ASSIGNED TASK => Please write out the passage in the forum thread below about dancing with family, word for word, from "I love music" to "here. I love it!".

EXERCISE TEXT =>
# Dances with family...



## RandomDude (Dec 18, 2010)

Just curious, does anyone here dance with their missus/kids? :scratchhead:

Or is this a new generation thing? Had a great time with our friends over tonight, showing off some rather sensual moves with wifey even, and it was also so adorable for all of us watching our toddler going wild too lol (she not only headbangs, she dances, LOVES music it seems) haha

She really joins the party, I really can't ask for a better kid. As for wifey, wish we can have more of these fun nights instead of routines. So, who else enjoys times such as this?


----------



## magnoliagal (Mar 30, 2011)

I love music and love to dance. It's fun. My girls will join in but not my son or my husband. I married someone that doesn't dance.


----------



## SunnyT (Jun 22, 2011)

We do! ALOT of laughing and dancing and singing..... our house is just fun! Wii dance is fun too! We have older daughters living with us, (we each have a 23 year old still in school), plus the 7 yr old grand daughter, and our 2 yrl old grand daughter comes over a couple times a week.... we have alot of good times here. I love it!

RECORD EXCERPTS =>
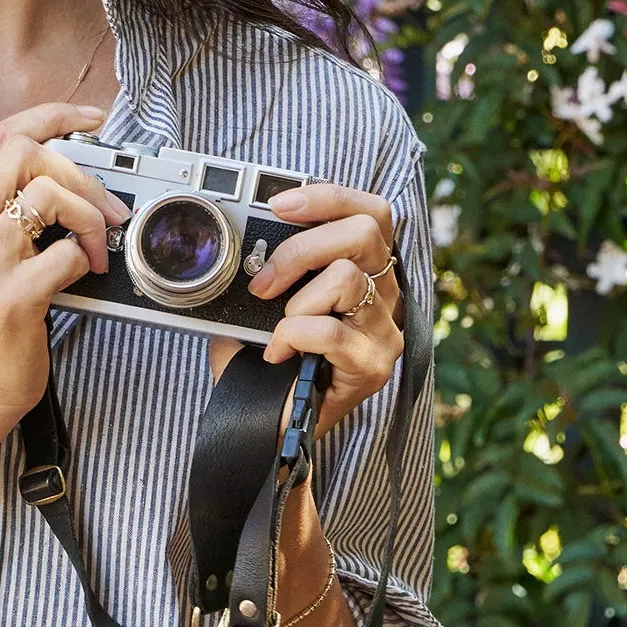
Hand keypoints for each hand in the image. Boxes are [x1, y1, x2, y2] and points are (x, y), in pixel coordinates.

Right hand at [0, 101, 128, 447]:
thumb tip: (63, 171)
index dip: (48, 117)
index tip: (88, 122)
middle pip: (24, 153)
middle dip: (77, 171)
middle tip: (99, 205)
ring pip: (48, 194)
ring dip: (89, 216)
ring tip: (94, 246)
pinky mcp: (10, 298)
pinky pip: (66, 254)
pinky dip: (85, 260)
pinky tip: (81, 275)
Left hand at [208, 180, 402, 429]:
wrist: (268, 429)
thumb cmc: (270, 363)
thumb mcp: (264, 305)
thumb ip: (266, 270)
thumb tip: (242, 240)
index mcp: (366, 271)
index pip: (371, 212)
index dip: (329, 197)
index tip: (279, 205)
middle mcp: (385, 296)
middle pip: (364, 233)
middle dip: (302, 247)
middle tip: (264, 281)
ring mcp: (383, 332)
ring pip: (348, 277)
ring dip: (298, 298)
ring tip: (279, 327)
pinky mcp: (373, 367)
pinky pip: (331, 331)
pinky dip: (293, 336)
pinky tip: (280, 355)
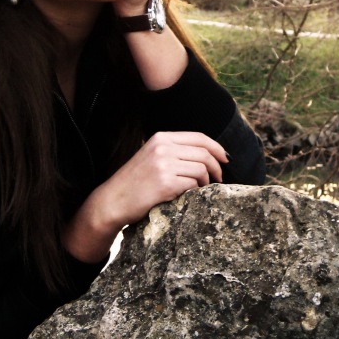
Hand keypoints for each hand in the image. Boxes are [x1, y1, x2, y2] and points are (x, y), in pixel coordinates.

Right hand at [63, 131, 227, 262]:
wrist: (112, 200)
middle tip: (218, 178)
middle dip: (217, 167)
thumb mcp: (152, 156)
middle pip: (204, 153)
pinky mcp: (165, 184)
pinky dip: (196, 191)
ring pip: (201, 169)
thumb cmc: (134, 182)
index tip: (225, 159)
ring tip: (201, 188)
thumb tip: (207, 154)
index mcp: (161, 138)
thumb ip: (174, 151)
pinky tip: (188, 195)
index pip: (199, 137)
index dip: (217, 147)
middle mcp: (162, 148)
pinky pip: (193, 184)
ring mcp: (163, 165)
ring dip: (206, 181)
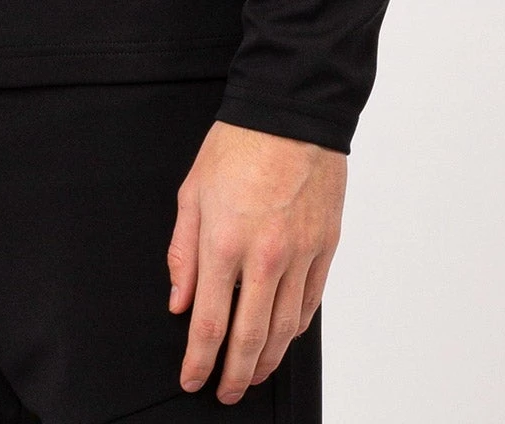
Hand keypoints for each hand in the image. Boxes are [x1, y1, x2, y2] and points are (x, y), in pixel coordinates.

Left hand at [167, 119, 344, 403]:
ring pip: (285, 329)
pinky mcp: (325, 247)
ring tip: (252, 374)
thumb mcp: (192, 192)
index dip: (199, 362)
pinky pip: (310, 302)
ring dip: (267, 360)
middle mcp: (265, 256)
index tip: (192, 379)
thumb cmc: (239, 145)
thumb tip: (179, 301)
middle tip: (225, 393)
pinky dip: (295, 329)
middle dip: (234, 375)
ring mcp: (300, 254)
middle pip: (251, 338)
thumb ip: (183, 253)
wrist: (291, 111)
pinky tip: (283, 338)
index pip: (210, 323)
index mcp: (224, 242)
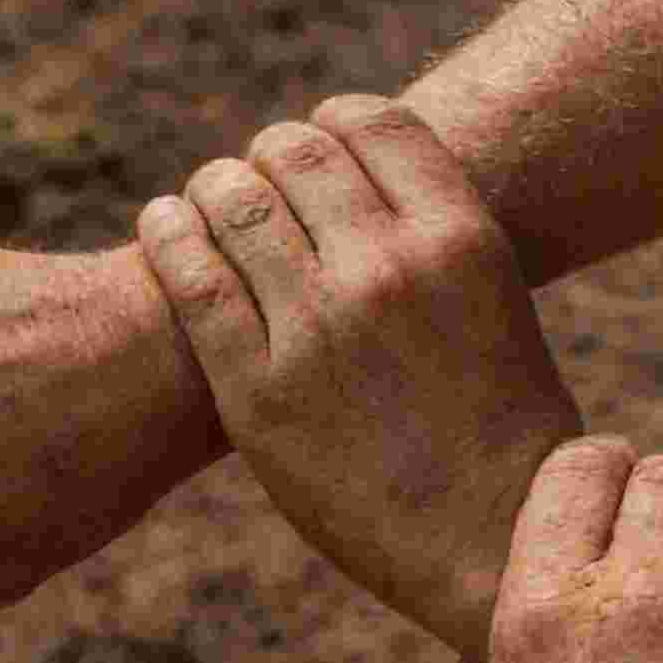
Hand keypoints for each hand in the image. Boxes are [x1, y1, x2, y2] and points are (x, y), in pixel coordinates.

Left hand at [135, 95, 580, 652]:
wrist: (491, 540)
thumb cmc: (498, 427)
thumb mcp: (494, 302)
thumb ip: (429, 238)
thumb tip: (356, 183)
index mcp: (457, 236)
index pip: (370, 121)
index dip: (328, 126)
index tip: (311, 151)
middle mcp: (387, 268)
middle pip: (293, 153)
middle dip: (265, 161)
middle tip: (250, 187)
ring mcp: (318, 329)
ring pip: (233, 202)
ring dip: (211, 192)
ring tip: (202, 209)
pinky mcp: (258, 392)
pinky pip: (190, 278)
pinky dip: (167, 236)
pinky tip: (163, 229)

TASK SOLUTION =>
I love music and love to dance. It's fun. My girls will join in but not my son or my husband. I married someone that doesn't dance.


----------



## SunnyT (Jun 22, 2011)

We do! ALOT of laughing and dancing and singing..... our house is just fun! Wii dance is fun too! We have older daughters living with us, (we each have a 23 year old still in school), plus the 7 yr old grand daughter, and our 2 yrl old grand daughter comes over a couple times a week.... we have alot of good times here. I love it!